You're framing this as if there were a single yes-or-no question that we should all agree on. (Are the LLM's "any good?")

But in real-world contexts, there are some tasks that just about anyone could do, others where "average" human performance isn't good enough and you need to hire an expert, and also some jobs that can only be done by machine.

So it seems like the bar should be set based on what you think is necessary for whatever practical application you have in mind?

If it's just a game, beating an average chess player, someone who is really good, or the best in the world are different milestones. And for chess there is an ELO ranking system that lets you answer this more precisely, too.

A paper about how well chatbots do on some reasoning tests can't answer this for you.

TOMDM|2 years ago

I think a lot of these LLM benchmarks should include a human avg, otherwise I don't really have a frame of reference other than personal experience with the models.

jillesvangurp|2 years ago

People aren't that good at logic either. So, gpt-4 not being great at this is maybe not that surprising.

Probably the best feature of gpt-4 is the ability to use tools. For example, it may not be that good at calculating things. But it can use a calculator. And if you think about it, a lot of people (including mathematicians) aren't actually that good at calculating either. We all learn it in school and then we forget much of it. That's why we have calculators. It's not a big deal.

Gpt-4 is more than capable of knowing the best tool for the job. Figuring out how to use it isn't that hard. You can actually ask it "what's the best tool for X", get a usable response, and then ask a follow up question to produce a script in the language of your choosing that demonstrates how to use it, complete with unit tests. Not a hypothetical, I've been doing that in the past few weeks and I've been getting some usable results.

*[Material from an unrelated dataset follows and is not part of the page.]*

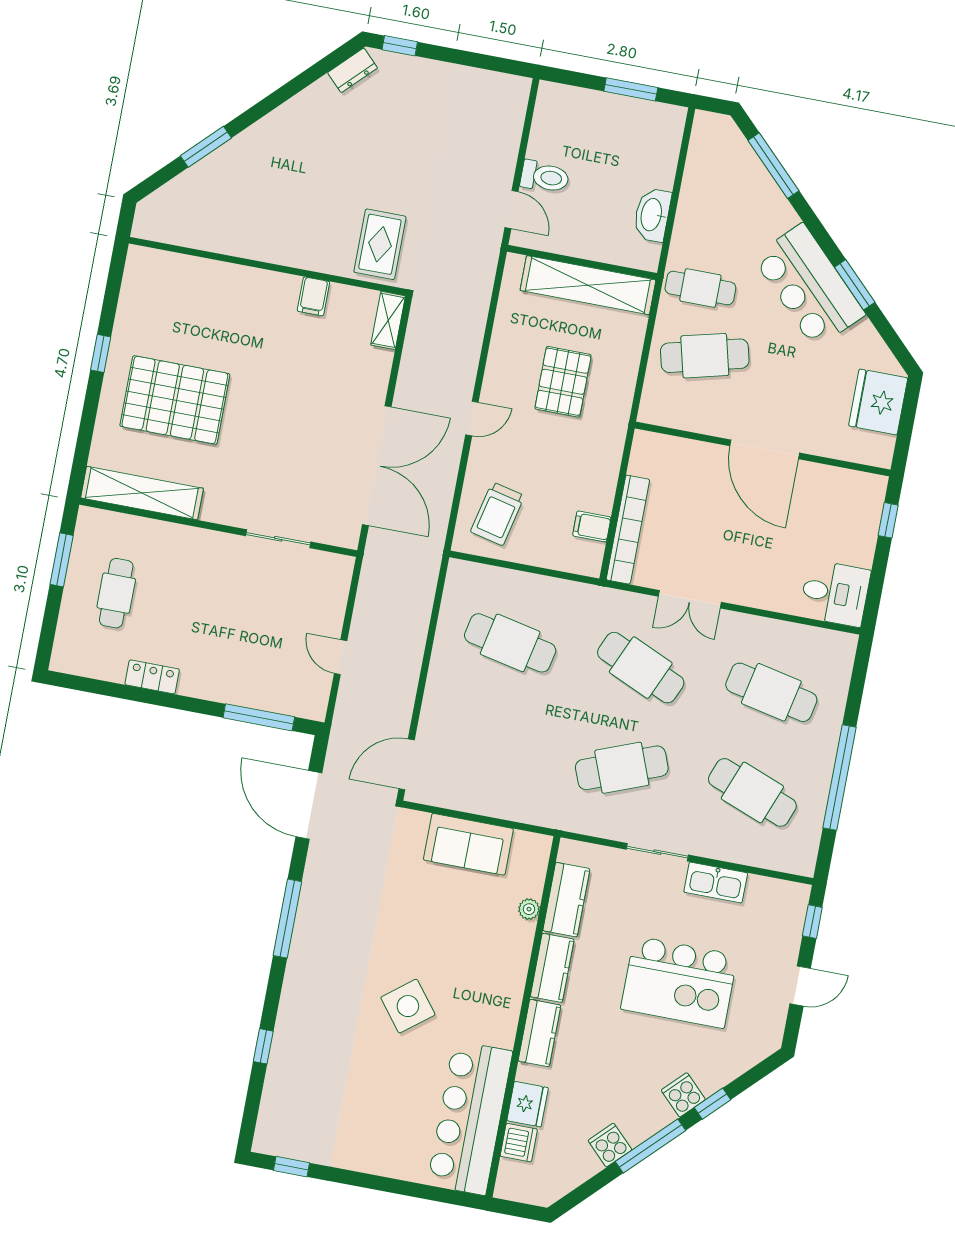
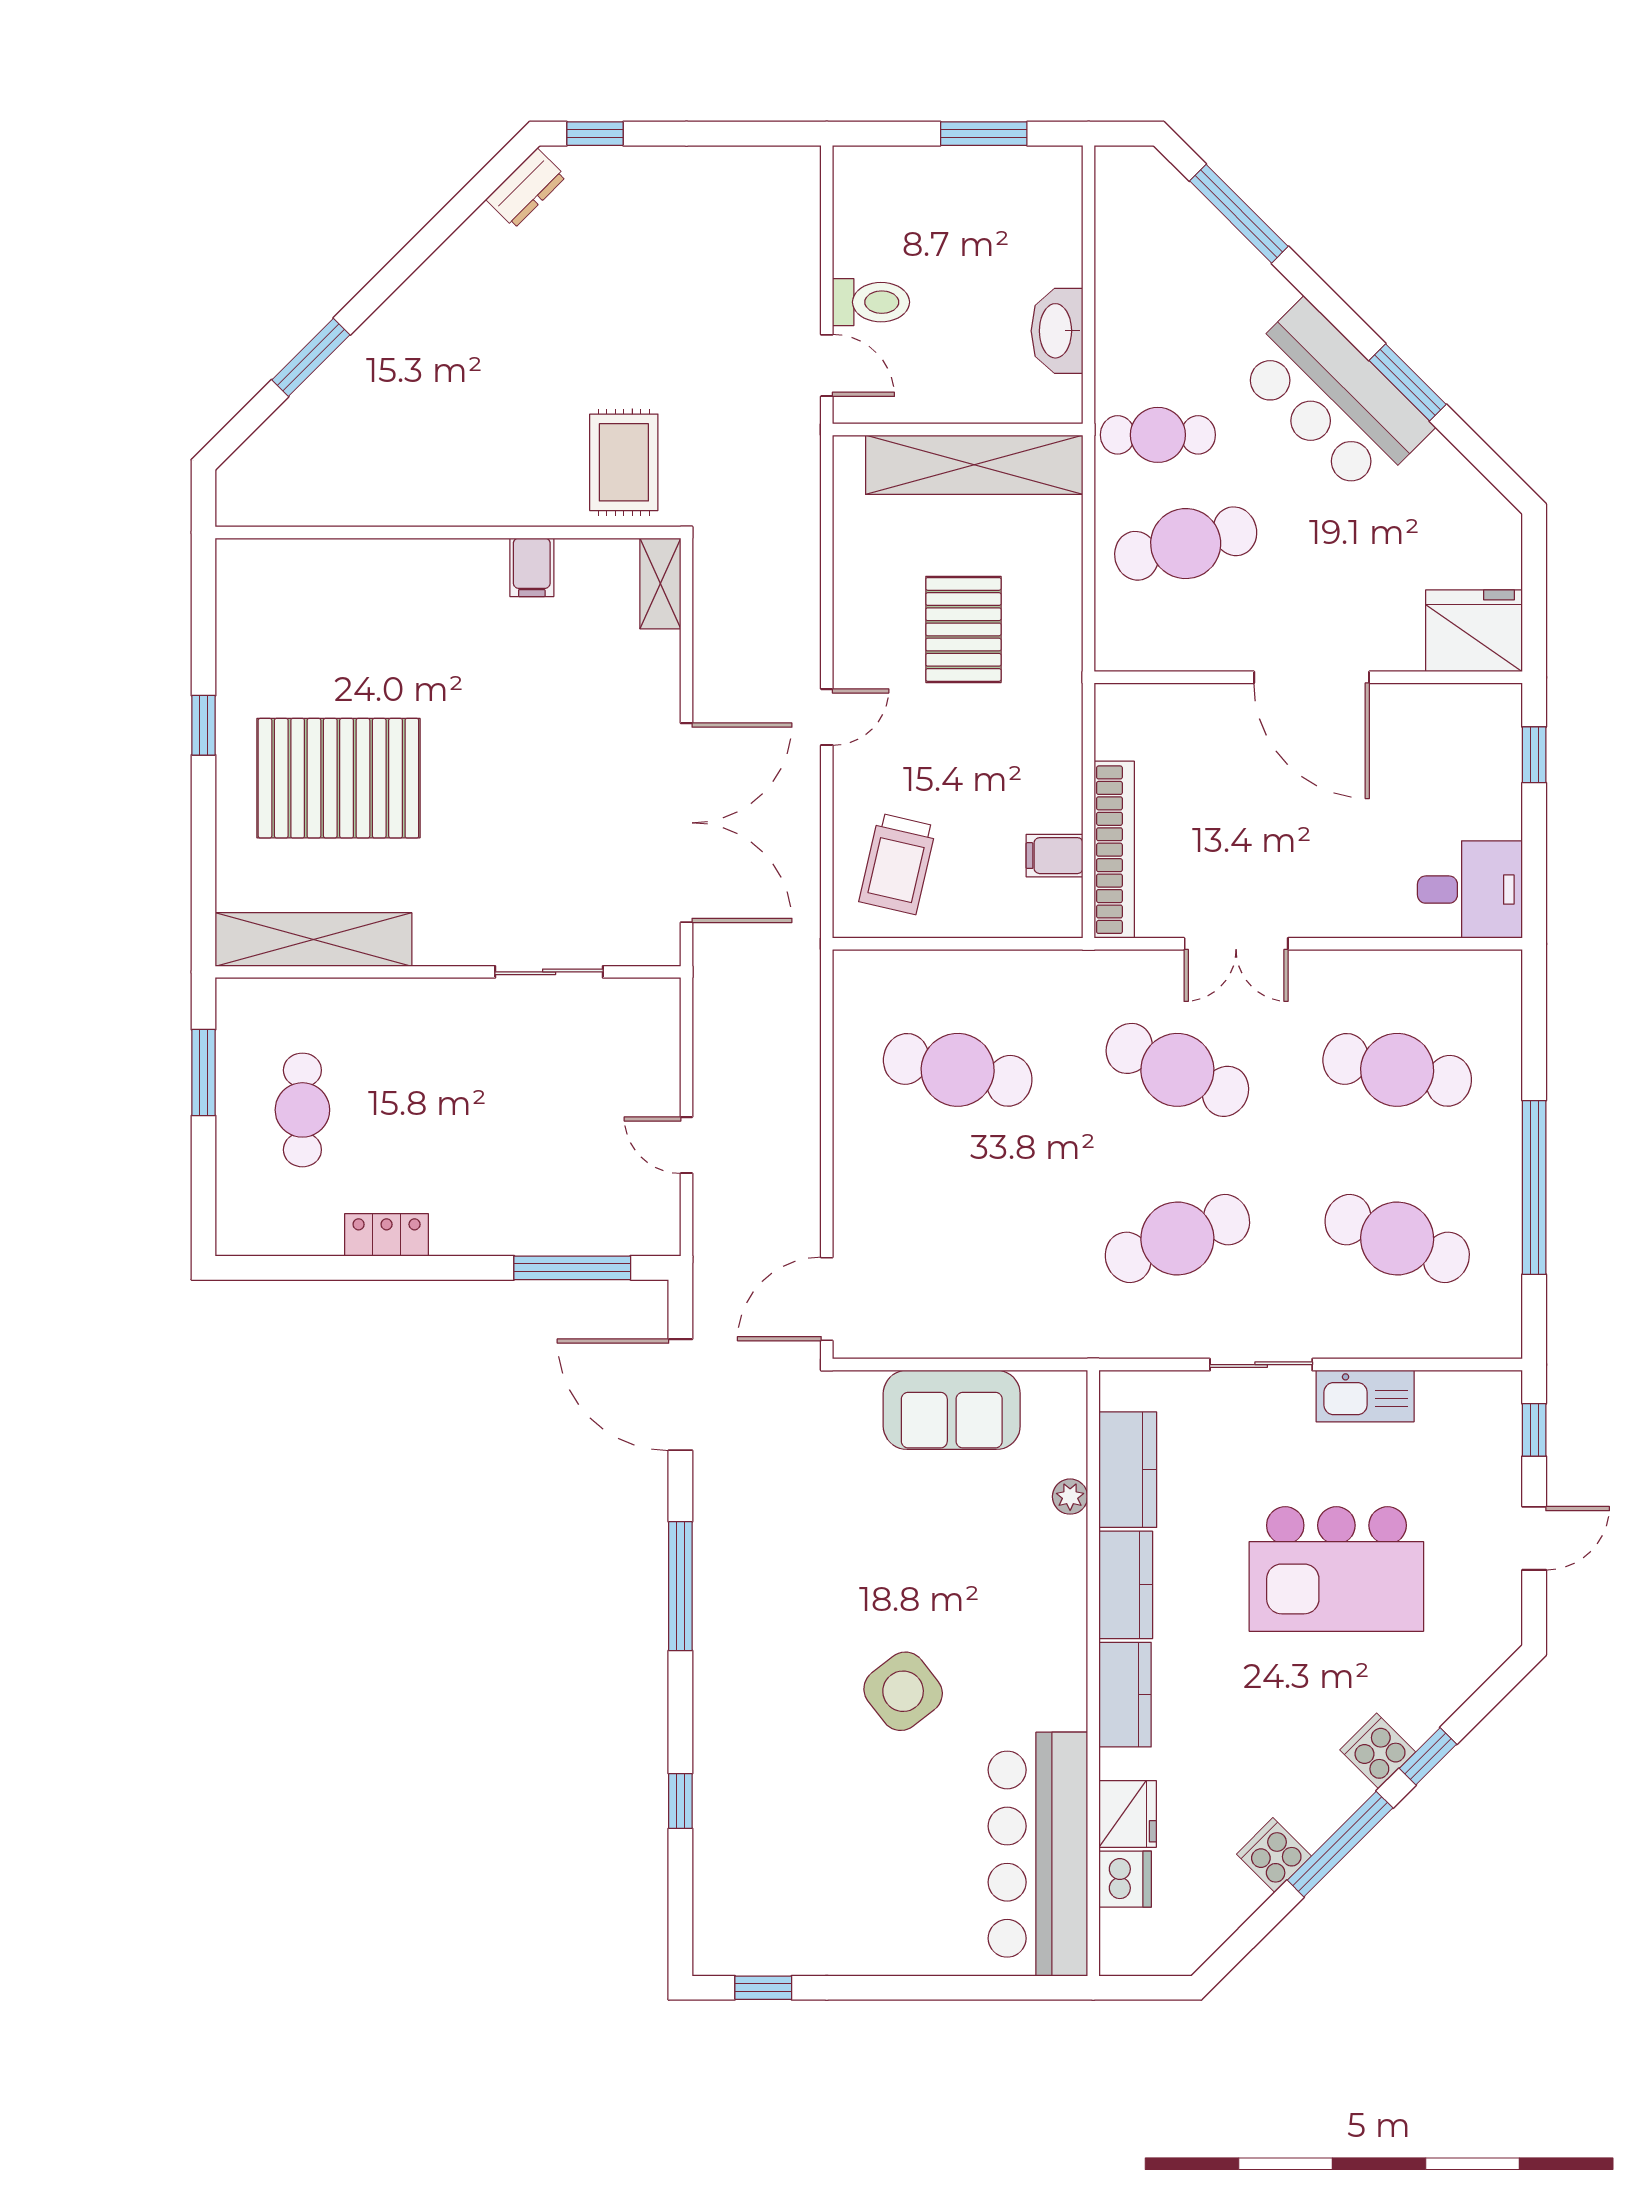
fridge: (878, 402) -> (1474, 631), moved, turned 90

And that's put me in a mind of wondering what will happen once we start networking all these specialized AIs and tools together. It might not be able to do everything by itself but it can get quite far figuring out requirements and turning those into running code. It's not that big of a leap from answering questions about how to do things to actually building programs that do things.

causality0|2 years ago

They're good in "memory" reasoning but terrible in deductive reasoning. Like if you say there's a sign in front of a door saying "push" it will tell you you need to push the door, but if you say there was a powerful wind and you see a sign saying "pull" laying on the ground on the other side of a glass door it has no idea if you should push or pull.

cjbprime|2 years ago

I guess I'm with the LLM on this one, since I can't follow your example. Did the sign flip over while it was falling? Did the sign fall towards or away from the glass door that I am on the other side of? Where are the doorhandles?

Can you write this example in a way that's more comprehensible to humans, and then we can ask GPT-4 about it?

progrus|2 years ago

Will we ever get apologies from the AI-Foom crew for losing their marbles and riling people up about the word calculator?

micromacrofoot|2 years ago

word calculator is a more impressive title than I’d grant some people

dmz73|2 years ago

LLMs are just programs that can produce human-like language output based on human-like language input and that calling them AI of any kind is greatly overstating their capabilities. There is no "reasoning" or "understanding" here, there is just a giant ball of mud full of auto-generated if-then-else like code with calls to random number function peppered around.

The two main problems I see with attributing AI to these programs are: 1. People will assume they are receiving intelligent response they can rely on without sanity checking. This is different than receiving the same response from other people because one learns to know who to trust and when. You can never trust these programs. 2. If/when real AI emerges it will be treated poorly because most people will assume it is the same "brainless" AI they were sold so many times before. In that respect the treatment of real AI will be equivalent to child abuse or slavery and will result in another giant black mark in human history.